═══ RECORDS TO USE

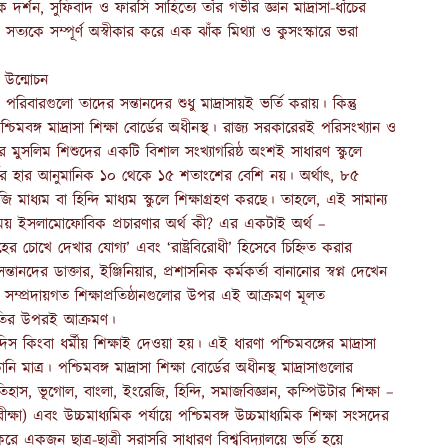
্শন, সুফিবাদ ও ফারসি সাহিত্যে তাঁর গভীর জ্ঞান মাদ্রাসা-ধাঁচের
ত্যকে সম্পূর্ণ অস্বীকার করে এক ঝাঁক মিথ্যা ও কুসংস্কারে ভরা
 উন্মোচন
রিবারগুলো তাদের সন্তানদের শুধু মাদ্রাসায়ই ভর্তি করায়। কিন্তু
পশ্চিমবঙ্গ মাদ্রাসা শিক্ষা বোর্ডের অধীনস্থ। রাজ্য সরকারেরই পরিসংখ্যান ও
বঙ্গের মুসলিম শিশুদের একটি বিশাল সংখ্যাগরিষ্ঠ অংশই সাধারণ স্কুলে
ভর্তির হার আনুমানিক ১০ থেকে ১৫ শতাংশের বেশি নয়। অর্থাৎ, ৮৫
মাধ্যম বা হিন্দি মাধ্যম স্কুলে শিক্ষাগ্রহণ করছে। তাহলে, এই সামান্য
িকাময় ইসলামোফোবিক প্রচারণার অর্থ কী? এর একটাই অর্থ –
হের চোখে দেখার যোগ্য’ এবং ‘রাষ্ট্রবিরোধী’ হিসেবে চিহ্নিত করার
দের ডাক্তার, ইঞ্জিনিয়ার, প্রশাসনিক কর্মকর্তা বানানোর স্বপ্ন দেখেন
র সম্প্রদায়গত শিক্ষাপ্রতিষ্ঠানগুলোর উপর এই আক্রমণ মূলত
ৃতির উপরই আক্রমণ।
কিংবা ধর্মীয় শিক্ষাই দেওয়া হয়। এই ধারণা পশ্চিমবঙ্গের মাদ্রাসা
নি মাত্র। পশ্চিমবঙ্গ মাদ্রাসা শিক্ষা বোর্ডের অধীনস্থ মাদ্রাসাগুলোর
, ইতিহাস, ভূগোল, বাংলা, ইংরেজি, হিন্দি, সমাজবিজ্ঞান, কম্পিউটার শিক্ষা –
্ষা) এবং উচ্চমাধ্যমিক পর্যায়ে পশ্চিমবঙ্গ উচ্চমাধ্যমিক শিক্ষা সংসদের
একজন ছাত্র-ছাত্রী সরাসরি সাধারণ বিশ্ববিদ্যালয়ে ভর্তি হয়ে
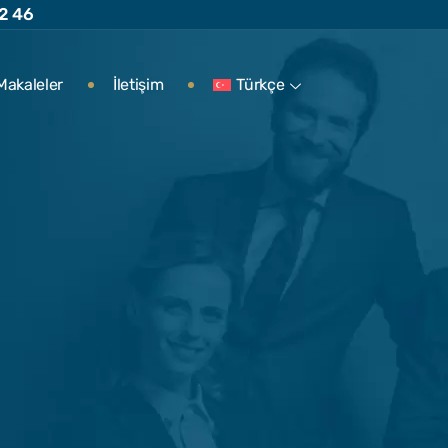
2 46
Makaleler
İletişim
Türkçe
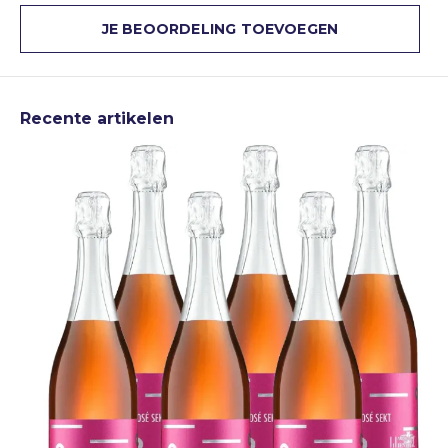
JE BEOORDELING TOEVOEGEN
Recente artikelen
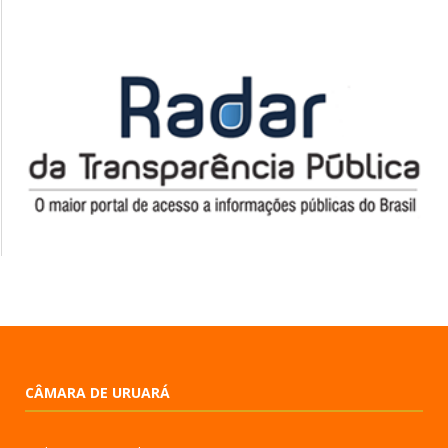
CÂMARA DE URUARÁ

══════
═══ RECORDS TO USE

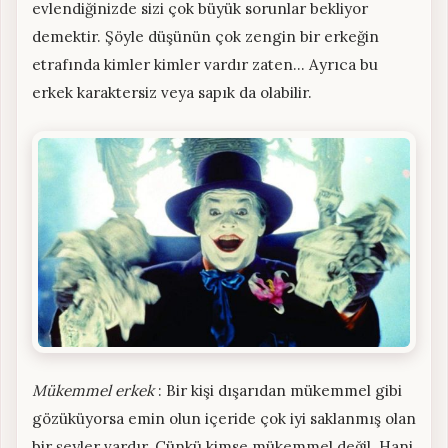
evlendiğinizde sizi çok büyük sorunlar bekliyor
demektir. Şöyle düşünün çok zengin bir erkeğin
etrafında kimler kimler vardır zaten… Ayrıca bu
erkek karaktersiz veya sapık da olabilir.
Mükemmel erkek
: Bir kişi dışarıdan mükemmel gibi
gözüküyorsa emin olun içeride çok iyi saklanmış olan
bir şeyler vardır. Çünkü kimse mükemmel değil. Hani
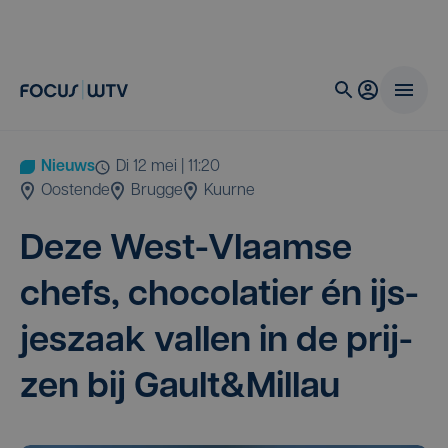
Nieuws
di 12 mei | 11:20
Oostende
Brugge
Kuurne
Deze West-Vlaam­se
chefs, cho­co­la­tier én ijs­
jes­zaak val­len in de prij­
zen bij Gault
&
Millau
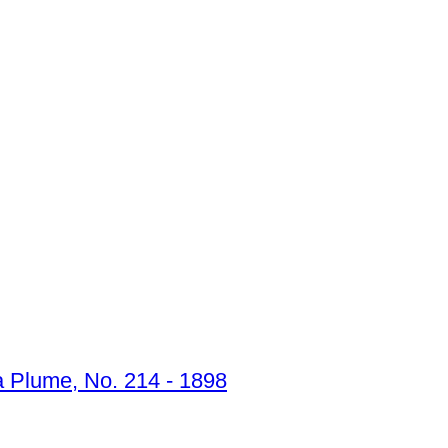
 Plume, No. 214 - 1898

══════

TASK DESCRIPTION:
Find how many lines of the preceding data contain "vardır", and answer with that number only.

REPLY:
2